The FAB Lab (PI Byrnes) received a National Institute of Justice grant to investigate the reliability and validity of positive identifications generated from medical imaging, which includes a subaward with the Forensic Anthropology Center at Texas State (FACTS) (Co-PI Gocha). The award is over a two year period (2022-2023) and will fund multiple students within the UNLV FAB Lab and FACTS. The primary goals of this project are to 1) assess the validity of radiographic comparisons on anatomical locations typically found in antemortem radiographs (e.g., knee, shoulder); 2) assess the utility of quantifying positive identification based on anatomical locations typically found in antemortem radiographs; 3) develop standards and minimum number of concordant features for generating positive identification through anatomical areas typically found in antemortem records; and 4) assess the relationship between education and experience level in regards to reliability of making radiographic comparisons.

The Intersection of Public Health, Structural Violence, and Forensic Anthropology

This project is a compilation of multiple studies investigating the use of the Structural Vulnerability Profile (SVP) in forensic anthropology casework. Our studies focus on multiple demographics subject to structural vulnerability, including transgender and gender non-conforming people, the elderly, those with embodied stress and poor health, and racial groups subject to minoritization.

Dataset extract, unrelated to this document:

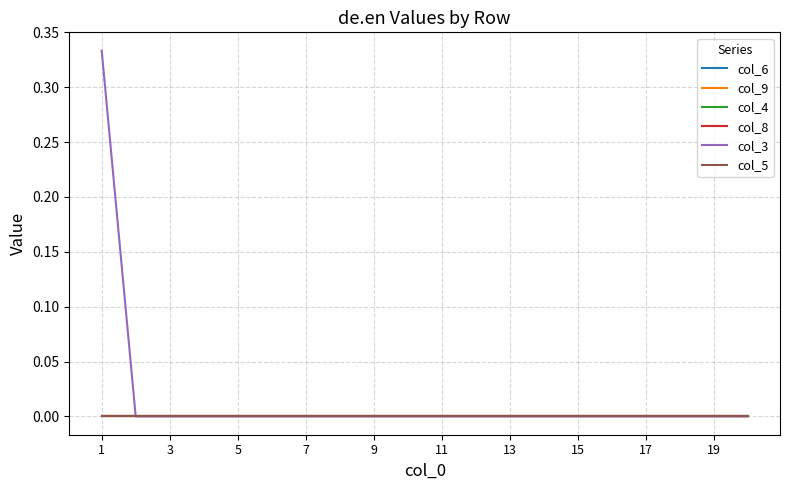

Does the chart have visible grid lines?

Yes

Paleopathology and Trauma Analyses from the Erie County Poorhouse Cemetery (1851-1913)

The Erie County Poorhouse (ECPH) cemetery was excavated in 2009 and again in 2012 at the University at Buffalo. The Buffalo Plains ECPH used the cemetery between the years 1851 and 1913, primarily for individuals who died at the institute and were not claimed by family/friends for burial elsewhere. Ongoing research from the archived skeletal analysis documentation includes projects with a focus on paleopathology and traumatic injuries. Students have used these data to present at the Paleopathology Association as well as the American Association of Biological Anthropologists annual conference.